Она бросилась бежать через газон.

Обменявшись друг с другом ВЗГЛЯДАМИ, дамы поспешили вслед за молодой женщиной. Редкие в этот ранний утренний час посетители парка оборачивались, чтобы посмотреть на бегущую девушку в ярко-голубом платье, мелькавшем среди зелени, на миссис Моран, одетую в серое, с мрачным лицом торопливо шаркавшую вдогонку, трусившую рысцой вслед за ней миссис Кимберли в аквамарине и замыкающую миссис Линк в ржаво-коричневом, яростно топтавшую невинные стебли.

Санитар, лежа на полу в комнате Варда, в достаточной степени пришел в себя, чтобы осознать, что у него сломана правая нога. Она адски болела. В точности так же болела и голова, но санитар мог различить голоса.

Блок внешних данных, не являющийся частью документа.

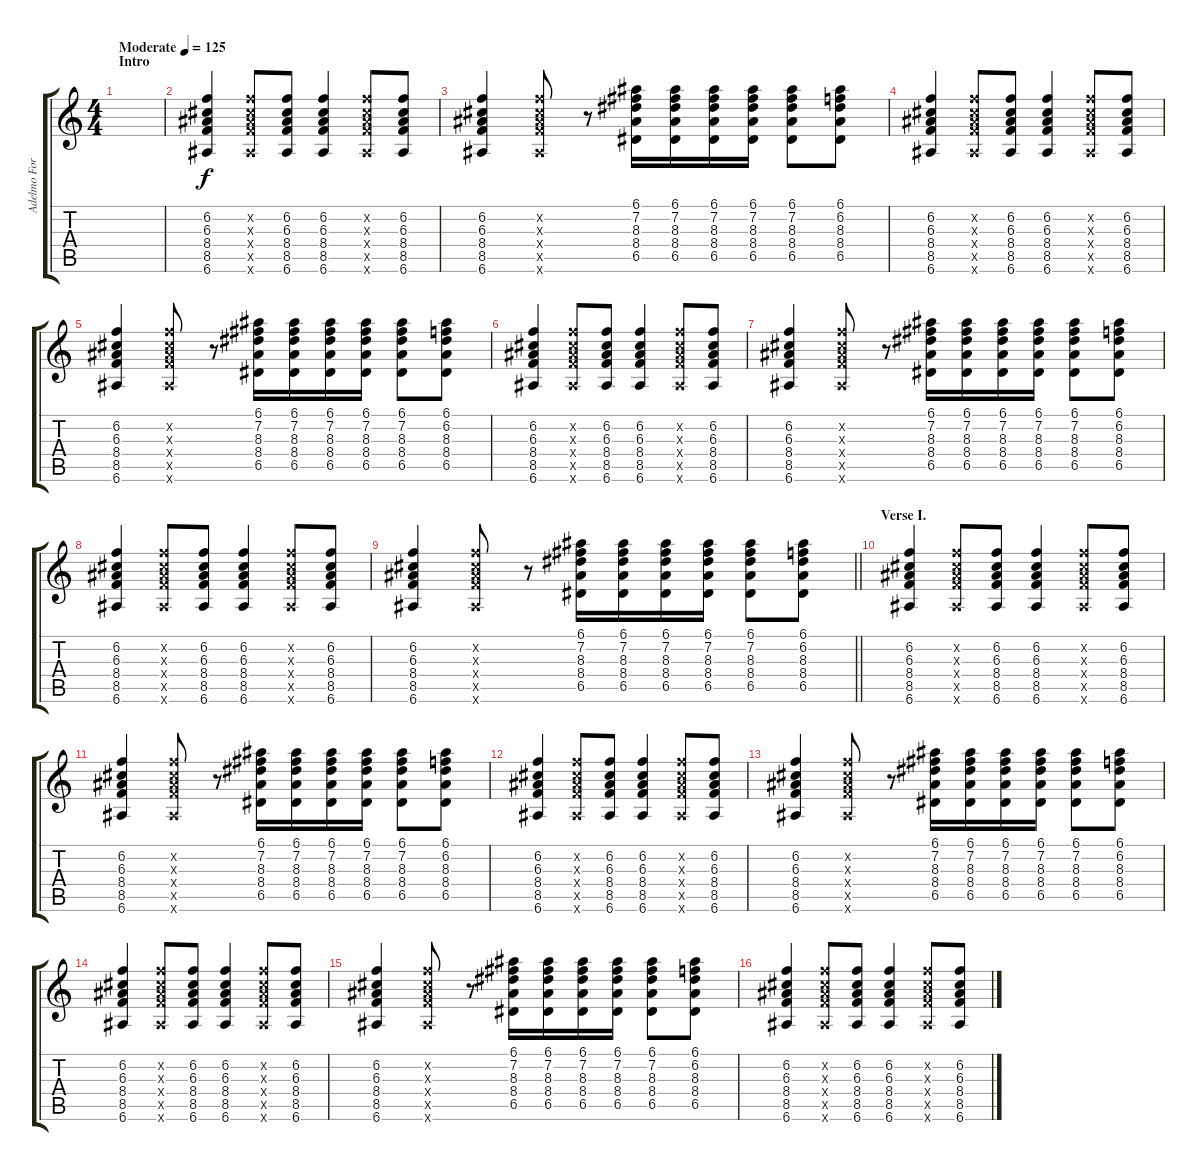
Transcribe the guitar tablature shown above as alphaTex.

\track ("Adelmo Fornaciari - Rhythm Guitar" "Adelmo For") {instrument electricguitarclean}
\staff {score tabs}
\tuning (E4 B3 G3 D3 A2 E2) {hide}
\ts (4 4)
\section ("" "Intro")
\tempo (125 "Moderate")
\clef g2
\ks c
|
(6.2 6.3 8.4 8.5 6.6).4 (6.2{x} 6.3{x} 8.4{x} 8.5{x} 6.6{x}).8 (6.2 6.3 8.4 8.5 6.6).8 (6.2 6.3 8.4 8.5 6.6).4 (6.2{x} 6.3{x} 8.4{x} 8.5{x} 6.6{x}).8 (6.2 6.3 8.4 8.5 6.6).8 |
(6.2 6.3 8.4 8.5 6.6).4 (6.2{x} 6.3{x} 8.4{x} 8.5{x} 6.6{x}).8 r.8 (6.1 7.2 8.3 8.4 6.5).16 (6.1 7.2 8.3 8.4 6.5).16 (6.1 7.2 8.3 8.4 6.5).16 (6.1 7.2 8.3 8.4 6.5).16 (6.1 7.2 8.3 8.4 6.5).8 (6.1 6.2 8.3 8.4 6.5).8 |
(6.2 6.3 8.4 8.5 6.6).4 (6.2{x} 6.3{x} 8.4{x} 8.5{x} 6.6{x}).8 (6.2 6.3 8.4 8.5 6.6).8 (6.2 6.3 8.4 8.5 6.6).4 (6.2{x} 6.3{x} 8.4{x} 8.5{x} 6.6{x}).8 (6.2 6.3 8.4 8.5 6.6).8 |
(6.2 6.3 8.4 8.5 6.6).4 (6.2{x} 6.3{x} 8.4{x} 8.5{x} 6.6{x}).8 r.8 (6.1 7.2 8.3 8.4 6.5).16 (6.1 7.2 8.3 8.4 6.5).16 (6.1 7.2 8.3 8.4 6.5).16 (6.1 7.2 8.3 8.4 6.5).16 (6.1 7.2 8.3 8.4 6.5).8 (6.1 6.2 8.3 8.4 6.5).8 |
(6.2 6.3 8.4 8.5 6.6).4 (6.2{x} 6.3{x} 8.4{x} 8.5{x} 6.6{x}).8 (6.2 6.3 8.4 8.5 6.6).8 (6.2 6.3 8.4 8.5 6.6).4 (6.2{x} 6.3{x} 8.4{x} 8.5{x} 6.6{x}).8 (6.2 6.3 8.4 8.5 6.6).8 |
(6.2 6.3 8.4 8.5 6.6).4 (6.2{x} 6.3{x} 8.4{x} 8.5{x} 6.6{x}).8 r.8 (6.1 7.2 8.3 8.4 6.5).16 (6.1 7.2 8.3 8.4 6.5).16 (6.1 7.2 8.3 8.4 6.5).16 (6.1 7.2 8.3 8.4 6.5).16 (6.1 7.2 8.3 8.4 6.5).8 (6.1 6.2 8.3 8.4 6.5).8 |
(6.2 6.3 8.4 8.5 6.6).4 (6.2{x} 6.3{x} 8.4{x} 8.5{x} 6.6{x}).8 (6.2 6.3 8.4 8.5 6.6).8 (6.2 6.3 8.4 8.5 6.6).4 (6.2{x} 6.3{x} 8.4{x} 8.5{x} 6.6{x}).8 (6.2 6.3 8.4 8.5 6.6).8 |
\barLineRight lightlight
(6.2 6.3 8.4 8.5 6.6).4 (6.2{x} 6.3{x} 8.4{x} 8.5{x} 6.6{x}).8 r.8 (6.1 7.2 8.3 8.4 6.5).16 (6.1 7.2 8.3 8.4 6.5).16 (6.1 7.2 8.3 8.4 6.5).16 (6.1 7.2 8.3 8.4 6.5).16 (6.1 7.2 8.3 8.4 6.5).8 (6.1 6.2 8.3 8.4 6.5).8 |
\section ("" "Verse I.")
(6.2 6.3 8.4 8.5 6.6).4 (6.2{x} 6.3{x} 8.4{x} 8.5{x} 6.6{x}).8 (6.2 6.3 8.4 8.5 6.6).8 (6.2 6.3 8.4 8.5 6.6).4 (6.2{x} 6.3{x} 8.4{x} 8.5{x} 6.6{x}).8 (6.2 6.3 8.4 8.5 6.6).8 |
(6.2 6.3 8.4 8.5 6.6).4 (6.2{x} 6.3{x} 8.4{x} 8.5{x} 6.6{x}).8 r.8 (6.1 7.2 8.3 8.4 6.5).16 (6.1 7.2 8.3 8.4 6.5).16 (6.1 7.2 8.3 8.4 6.5).16 (6.1 7.2 8.3 8.4 6.5).16 (6.1 7.2 8.3 8.4 6.5).8 (6.1 6.2 8.3 8.4 6.5).8 |
(6.2 6.3 8.4 8.5 6.6).4 (6.2{x} 6.3{x} 8.4{x} 8.5{x} 6.6{x}).8 (6.2 6.3 8.4 8.5 6.6).8 (6.2 6.3 8.4 8.5 6.6).4 (6.2{x} 6.3{x} 8.4{x} 8.5{x} 6.6{x}).8 (6.2 6.3 8.4 8.5 6.6).8 |
(6.2 6.3 8.4 8.5 6.6).4 (6.2{x} 6.3{x} 8.4{x} 8.5{x} 6.6{x}).8 r.8 (6.1 7.2 8.3 8.4 6.5).16 (6.1 7.2 8.3 8.4 6.5).16 (6.1 7.2 8.3 8.4 6.5).16 (6.1 7.2 8.3 8.4 6.5).16 (6.1 7.2 8.3 8.4 6.5).8 (6.1 6.2 8.3 8.4 6.5).8 |
(6.2 6.3 8.4 8.5 6.6).4 (6.2{x} 6.3{x} 8.4{x} 8.5{x} 6.6{x}).8 (6.2 6.3 8.4 8.5 6.6).8 (6.2 6.3 8.4 8.5 6.6).4 (6.2{x} 6.3{x} 8.4{x} 8.5{x} 6.6{x}).8 (6.2 6.3 8.4 8.5 6.6).8 |
(6.2 6.3 8.4 8.5 6.6).4 (6.2{x} 6.3{x} 8.4{x} 8.5{x} 6.6{x}).8 r.8 (6.1 7.2 8.3 8.4 6.5).16 (6.1 7.2 8.3 8.4 6.5).16 (6.1 7.2 8.3 8.4 6.5).16 (6.1 7.2 8.3 8.4 6.5).16 (6.1 7.2 8.3 8.4 6.5).8 (6.1 6.2 8.3 8.4 6.5).8 |
(6.2 6.3 8.4 8.5 6.6).4 (6.2{x} 6.3{x} 8.4{x} 8.5{x} 6.6{x}).8 (6.2 6.3 8.4 8.5 6.6).8 (6.2 6.3 8.4 8.5 6.6).4 (6.2{x} 6.3{x} 8.4{x} 8.5{x} 6.6{x}).8 (6.2 6.3 8.4 8.5 6.6).8
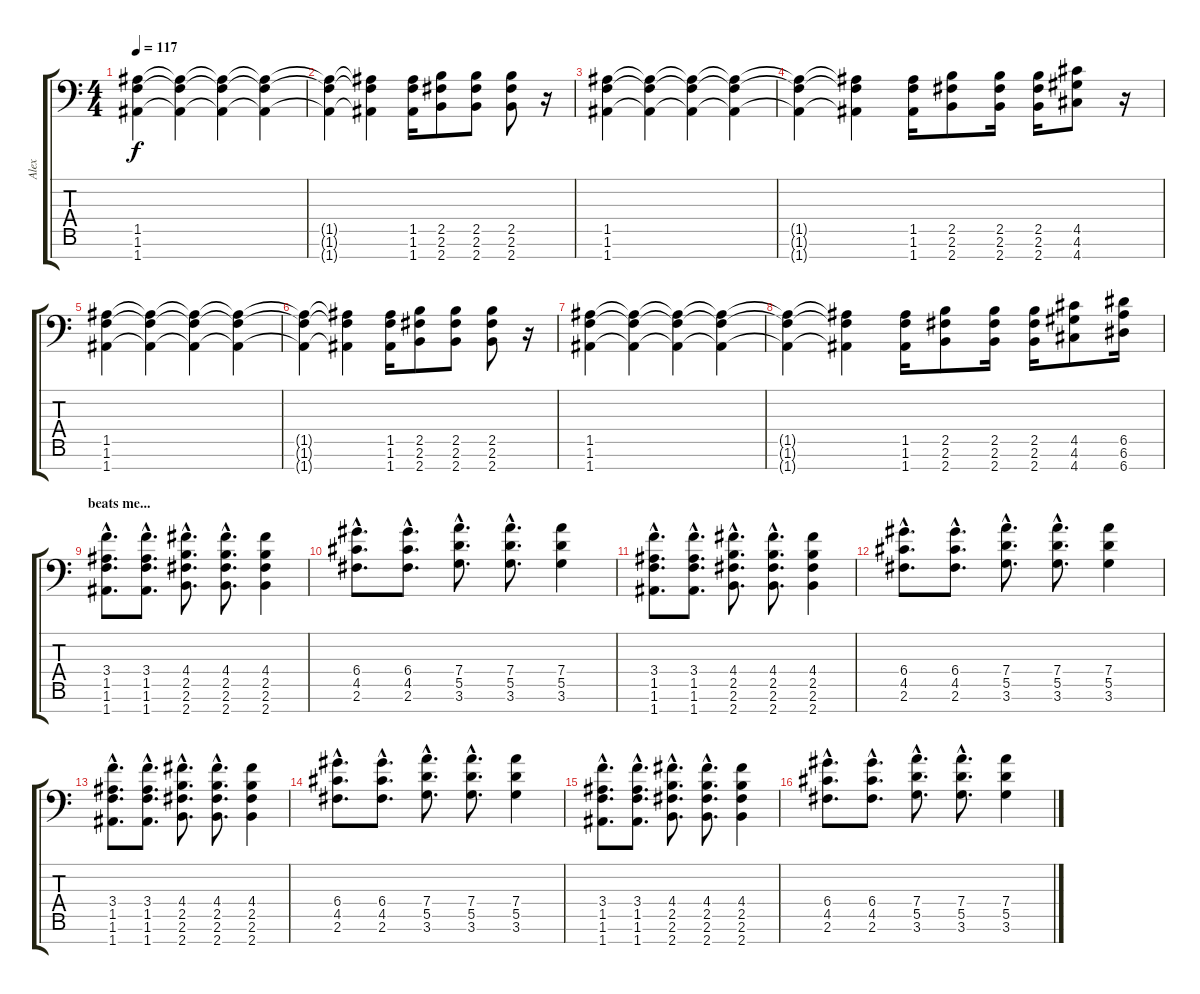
\track ("Alex" "Alex") {instrument overdrivenguitar}
\staff {score tabs}
\tuning (E4 B3 G3 D3 A2 E2 A1) {hide}
\ts (4 4)
\tempo 117
\clef f4
\ks c
(1.5 1.6 1.7).4{dy f} (1.5{t} 1.6{t} 1.7{t}).4 (1.5{t} 1.6{t} 1.7{t}).4 (1.5{t} 1.6{t} 1.7{t}).4 |
(1.5{t} 1.6{t} 1.7{t}).4 (1.5{t} 1.6{t} 1.7{t}).4 (1.5 1.6 1.7).16 (2.5 2.6 2.7).8 (2.5 2.6 2.7).8 (2.5 2.6 2.7).8 r.16 |
(1.5 1.6 1.7).4 (1.5{t} 1.6{t} 1.7{t}).4 (1.5{t} 1.6{t} 1.7{t}).4 (1.5{t} 1.6{t} 1.7{t}).4 |
(1.5{t} 1.6{t} 1.7{t}).4 (1.5{t} 1.6{t} 1.7{t}).4 (1.5 1.6 1.7).16 (2.5 2.6 2.7).8 (2.5 2.6 2.7).16 (2.5 2.6 2.7).16 (4.5 4.6 4.7).8 r.16 |
(1.5 1.6 1.7).4 (1.5{t} 1.6{t} 1.7{t}).4 (1.5{t} 1.6{t} 1.7{t}).4 (1.5{t} 1.6{t} 1.7{t}).4 |
(1.5{t} 1.6{t} 1.7{t}).4 (1.5{t} 1.6{t} 1.7{t}).4 (1.5 1.6 1.7).16 (2.5 2.6 2.7).8 (2.5 2.6 2.7).8 (2.5 2.6 2.7).8 r.16 |
(1.5 1.6 1.7).4 (1.5{t} 1.6{t} 1.7{t}).4 (1.5{t} 1.6{t} 1.7{t}).4 (1.5{t} 1.6{t} 1.7{t}).4 |
(1.5{t} 1.6{t} 1.7{t}).4 (1.5{t} 1.6{t} 1.7{t}).4 (1.5 1.6 1.7).16 (2.5 2.6 2.7).8 (2.5 2.6 2.7).16 (2.5 2.6 2.7).16 (4.5 4.6 4.7).8 (6.5 6.6 6.7).16 |
\section ("" "beats me...")
(3.4{hac} 1.5{hac} 1.6{hac} 1.7{hac}).8{d} (3.4{hac} 1.5{hac} 1.6{hac} 1.7{hac}).8{d} (4.4{hac} 2.5{hac} 2.6{hac} 2.7{hac}).8{d} (4.4{hac} 2.5{hac} 2.6{hac} 2.7{hac}).8{d} (4.4 2.5 2.6 2.7).4 |
(6.4{hac} 4.5{hac} 2.6{hac}).8{d} (6.4{hac} 4.5{hac} 2.6{hac}).8{d} (7.4{hac} 5.5{hac} 3.6{hac}).8{d} (7.4{hac} 5.5{hac} 3.6{hac}).8{d} (7.4 5.5 3.6).4 |
(3.4{hac} 1.5{hac} 1.6{hac} 1.7{hac}).8{d} (3.4{hac} 1.5{hac} 1.6{hac} 1.7{hac}).8{d} (4.4{hac} 2.5{hac} 2.6{hac} 2.7{hac}).8{d} (4.4{hac} 2.5{hac} 2.6{hac} 2.7{hac}).8{d} (4.4 2.5 2.6 2.7).4 |
(6.4{hac} 4.5{hac} 2.6{hac}).8{d} (6.4{hac} 4.5{hac} 2.6{hac}).8{d} (7.4{hac} 5.5{hac} 3.6{hac}).8{d} (7.4{hac} 5.5{hac} 3.6{hac}).8{d} (7.4 5.5 3.6).4 |
(3.4{hac} 1.5{hac} 1.6{hac} 1.7{hac}).8{d} (3.4{hac} 1.5{hac} 1.6{hac} 1.7{hac}).8{d} (4.4{hac} 2.5{hac} 2.6{hac} 2.7{hac}).8{d} (4.4{hac} 2.5{hac} 2.6{hac} 2.7{hac}).8{d} (4.4 2.5 2.6 2.7).4 |
(6.4{hac} 4.5{hac} 2.6{hac}).8{d} (6.4{hac} 4.5{hac} 2.6{hac}).8{d} (7.4{hac} 5.5{hac} 3.6{hac}).8{d} (7.4{hac} 5.5{hac} 3.6{hac}).8{d} (7.4 5.5 3.6).4 |
(3.4{hac} 1.5{hac} 1.6{hac} 1.7{hac}).8{d} (3.4{hac} 1.5{hac} 1.6{hac} 1.7{hac}).8{d} (4.4{hac} 2.5{hac} 2.6{hac} 2.7{hac}).8{d} (4.4{hac} 2.5{hac} 2.6{hac} 2.7{hac}).8{d} (4.4 2.5 2.6 2.7).4 |
(6.4{hac} 4.5{hac} 2.6{hac}).8{d} (6.4{hac} 4.5{hac} 2.6{hac}).8{d} (7.4{hac} 5.5{hac} 3.6{hac}).8{d} (7.4{hac} 5.5{hac} 3.6{hac}).8{d} (7.4 5.5 3.6).4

Наверху у лестницы Эмили пыталась остановить своего сына.

— Но ты же нездоров, — завывала она. — Дорогой, ты не можешь ехать к Шерри. Не можешь. Ты даже не знаешь, куда. Тебе нельзя садиться за руль.

— Я знаю. Я поеду. Я сяду за руль.

— Но, дорогой, почему?

— Потому что она понимает меня, и она — единственная, кто может меня понять. Неужели тебе не ясно?